## Data in this exercise:
--- START ---

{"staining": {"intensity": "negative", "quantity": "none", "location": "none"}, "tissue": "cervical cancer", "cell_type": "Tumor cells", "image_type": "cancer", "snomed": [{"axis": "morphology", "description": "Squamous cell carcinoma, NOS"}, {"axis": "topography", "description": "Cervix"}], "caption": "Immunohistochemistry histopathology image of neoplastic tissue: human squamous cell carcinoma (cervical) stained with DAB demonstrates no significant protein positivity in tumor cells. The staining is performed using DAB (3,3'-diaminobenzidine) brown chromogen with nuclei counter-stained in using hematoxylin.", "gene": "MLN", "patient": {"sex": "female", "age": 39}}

--- END ---
--- START ---

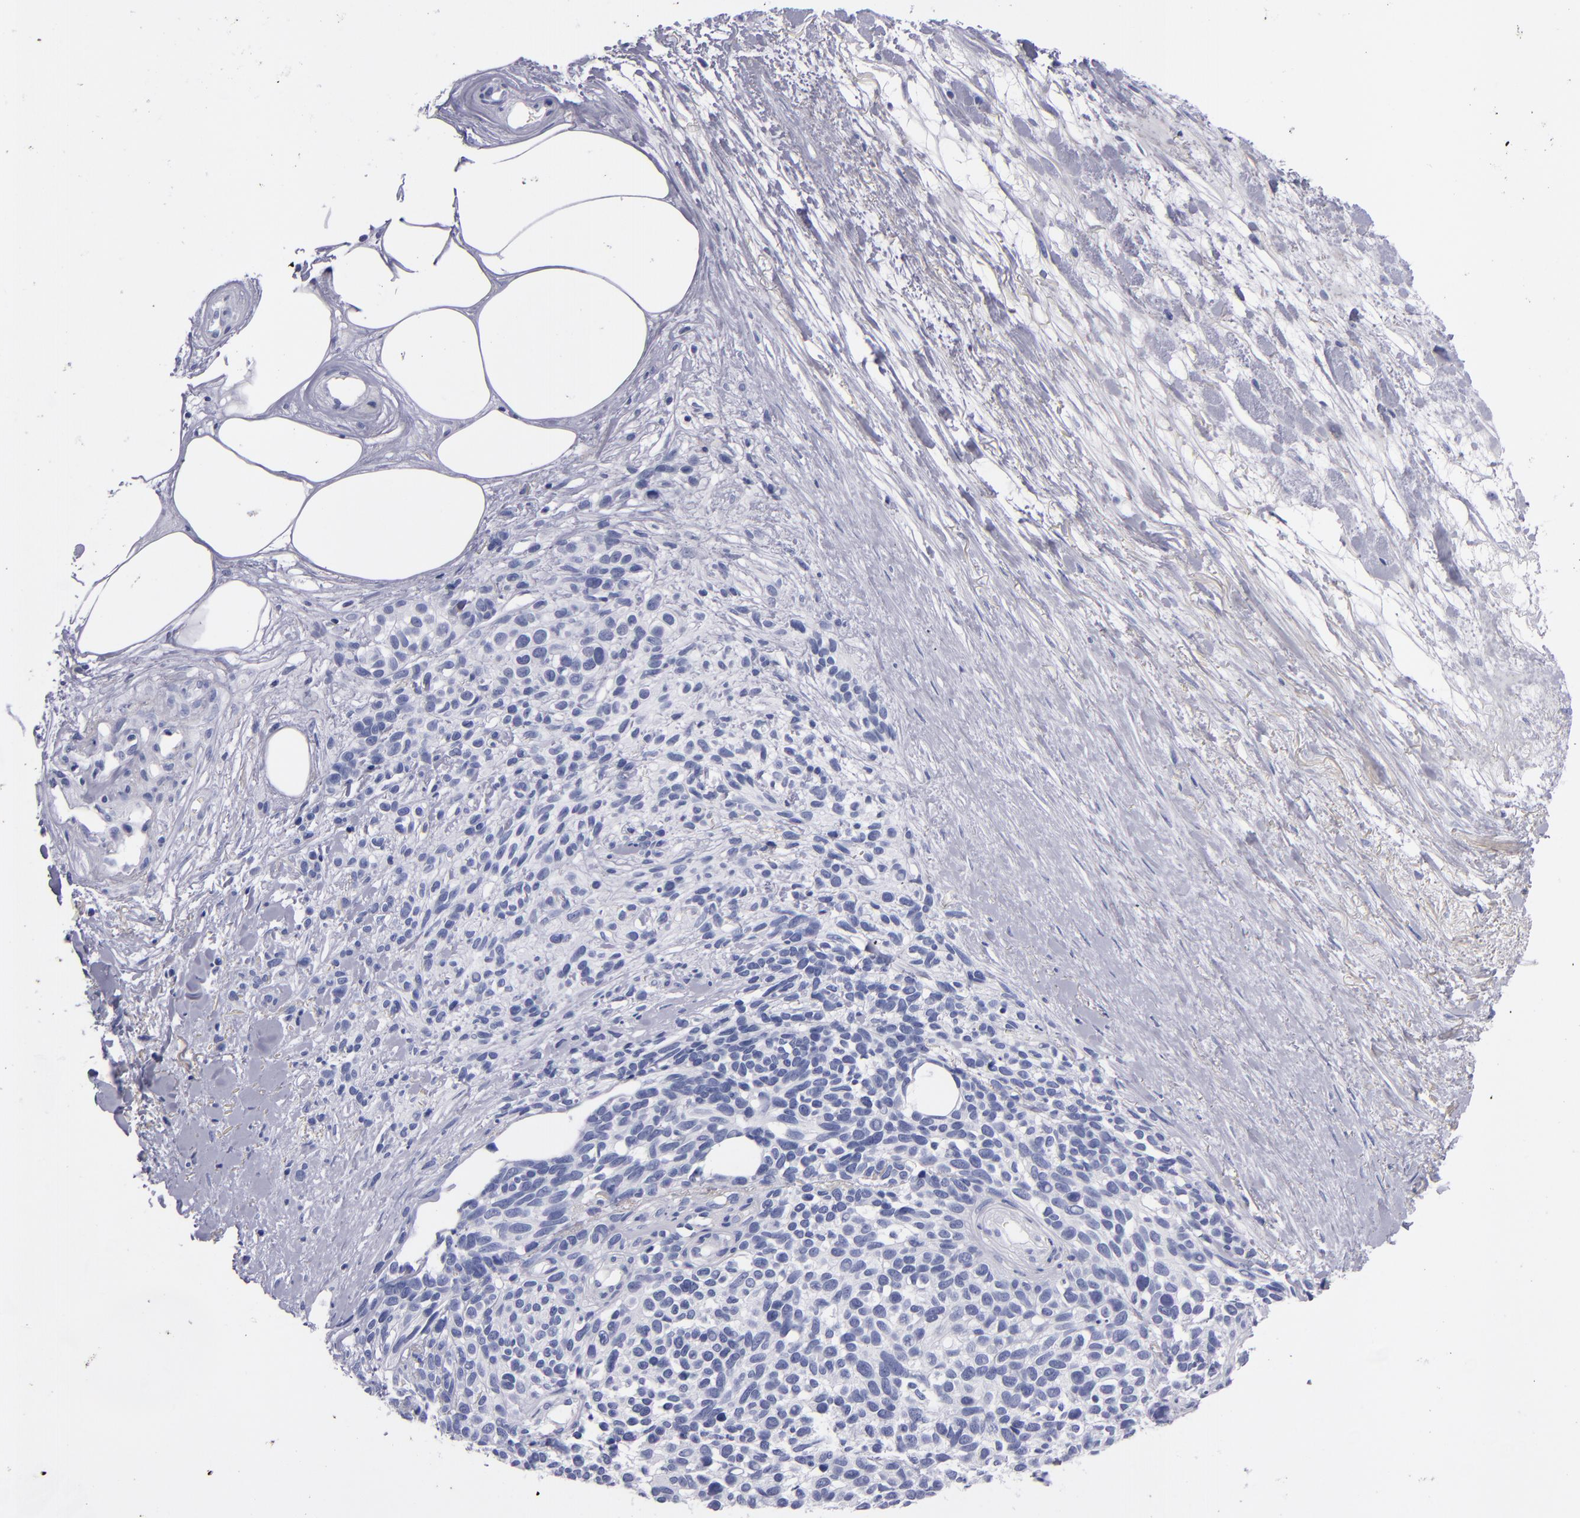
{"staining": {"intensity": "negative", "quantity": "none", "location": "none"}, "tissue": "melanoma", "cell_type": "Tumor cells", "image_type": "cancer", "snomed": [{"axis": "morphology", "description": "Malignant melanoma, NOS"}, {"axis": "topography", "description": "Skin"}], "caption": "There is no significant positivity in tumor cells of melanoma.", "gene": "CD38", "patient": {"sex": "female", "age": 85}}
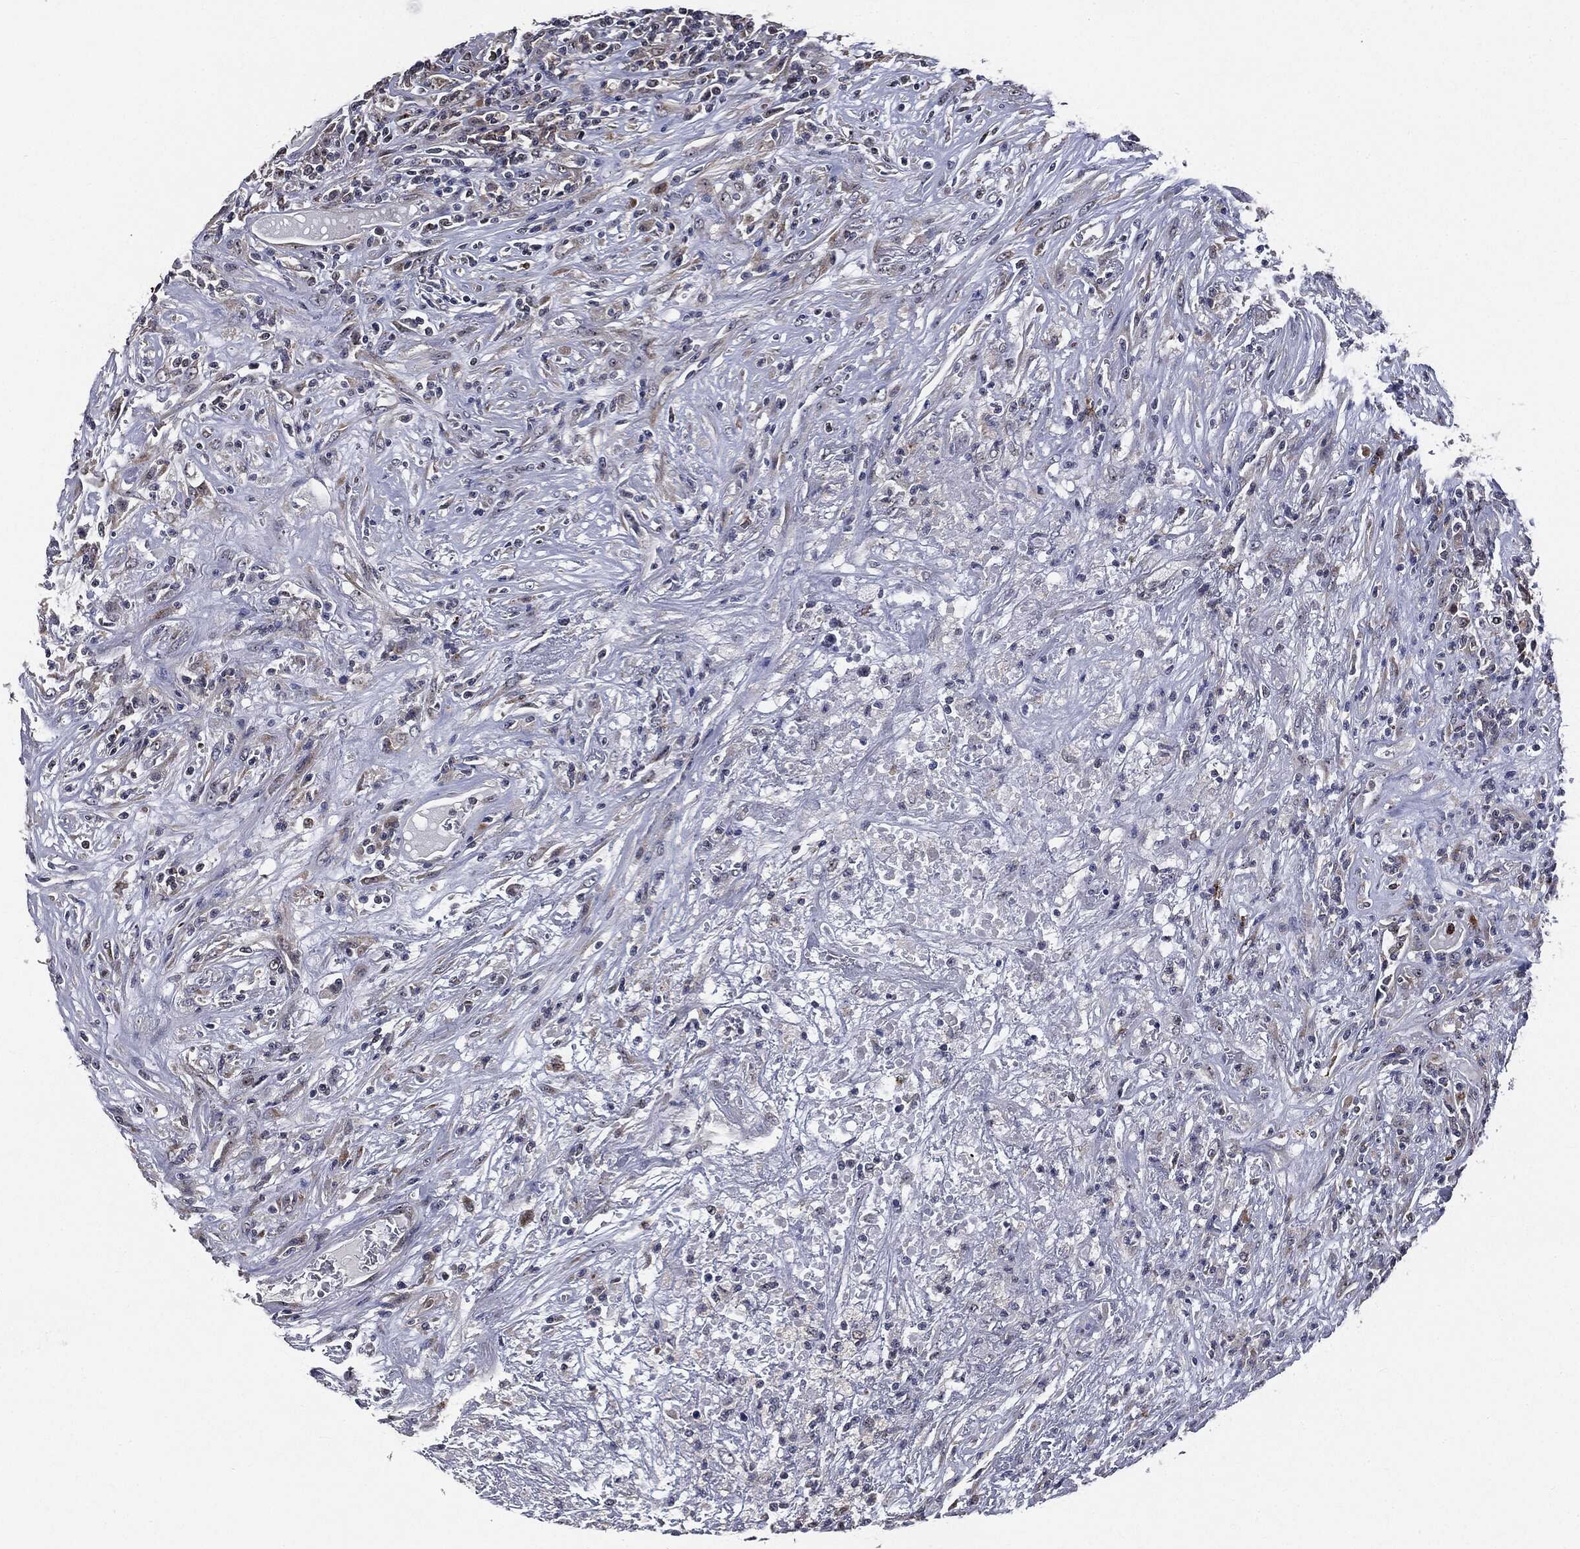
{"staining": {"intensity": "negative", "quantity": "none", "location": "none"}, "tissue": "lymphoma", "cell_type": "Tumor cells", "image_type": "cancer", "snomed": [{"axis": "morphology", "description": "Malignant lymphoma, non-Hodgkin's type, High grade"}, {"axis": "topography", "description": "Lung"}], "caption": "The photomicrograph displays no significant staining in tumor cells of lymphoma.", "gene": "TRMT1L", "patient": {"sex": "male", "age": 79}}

--- END ---

## What is expected:
Copy out each line of the listing that holds "female".

## Output:
{"staining": {"intensity": "negative", "quantity": "none", "location": "none"}, "tissue": "cervical cancer", "cell_type": "Tumor cells", "image_type": "cancer", "snomed": [{"axis": "morphology", "description": "Squamous cell carcinoma, NOS"}, {"axis": "topography", "description": "Cervix"}], "caption": "Immunohistochemistry histopathology image of neoplastic tissue: human squamous cell carcinoma (cervical) stained with DAB demonstrates no significant protein positivity in tumor cells. The staining is performed using DAB (3,3'-diaminobenzidine) brown chromogen with nuclei counter-stained in using hematoxylin.", "gene": "MLN", "patient": {"sex": "female", "age": 39}}
{"staining": {"intensity": "negative", "quantity": "none", "location": "none"}, "tissue": "melanoma", "cell_type": "Tumor cells", "image_type": "cancer", "snomed": [{"axis": "morphology", "description": "Malignant melanoma, NOS"}, {"axis": "topography", "description": "Skin"}], "caption": "There is no significant positivity in tumor cells of melanoma.", "gene": "CD38", "patient": {"sex": "female", "age": 85}}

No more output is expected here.